◆ What this task involves
Exactly as written, output the lines below starting from the first and ending with the line that contains "- Serve static file (résumé)"; omit pictures.

Data supplied: Begin

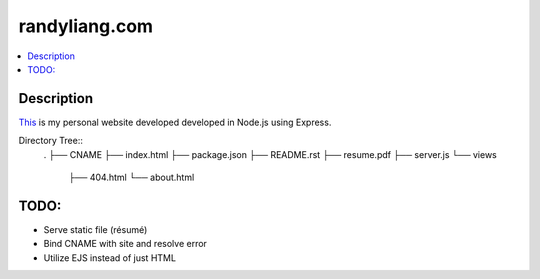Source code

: **************
randyliang.com
**************

.. contents::
    :local:
    :depth: 1
    :backlinks: none

===========
Description
===========
`This <https://www.randyliang.com/>`_ is my personal website developed developed in Node.js using Express. 

Directory Tree::
	.
	├── CNAME
	├── index.html
	├── package.json
	├── README.rst
	├── resume.pdf
	├── server.js
	└── views
	    ├── 404.html
	    └── about.html


=====
TODO:
=====
- Serve static file (résumé)
- Bind CNAME with site and resolve error
- Utilize EJS instead of just HTML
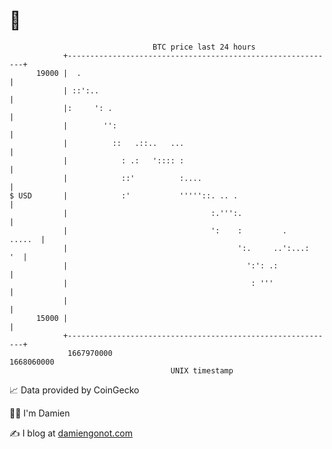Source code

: * 👋

#+begin_example
                                   BTC price last 24 hours                    
               +------------------------------------------------------------+ 
         19000 |  .                                                         | 
               | ::':..                                                     | 
               |:     ': .                                                  | 
               |        '':                                                 | 
               |          ::   .::..   ...                                  | 
               |            : .:   ':::: :                                  | 
               |            ::'          :....                              | 
   $ USD       |            :'           '''''::. .. .                      | 
               |                                :.''':.                     | 
               |                                ':    :         .    .....  | 
               |                                      ':.     ..':...:   '  | 
               |                                        ':': .:             | 
               |                                         : '''              | 
               |                                                            | 
         15000 |                                                            | 
               +------------------------------------------------------------+ 
                1667970000                                        1668060000  
                                       UNIX timestamp                         
#+end_example
📈 Data provided by CoinGecko

🧑‍💻 I'm Damien

✍️ I blog at [[https://www.damiengonot.com][damiengonot.com]]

Data supplied: End

◆ Answer for this exercise
Source code

: **************
randyliang.com
**************

.. contents::
    :local:
    :depth: 1
    :backlinks: none

===========
Description
===========
`This <https://www.randyliang.com/>`_ is my personal website developed developed in Node.js using Express. 

Directory Tree::
	.
	├── CNAME
	├── index.html
	├── package.json
	├── README.rst
	├── resume.pdf
	├── server.js
	└── views
	    ├── 404.html
	    └── about.html


=====
TODO:
=====
- Serve static file (résumé)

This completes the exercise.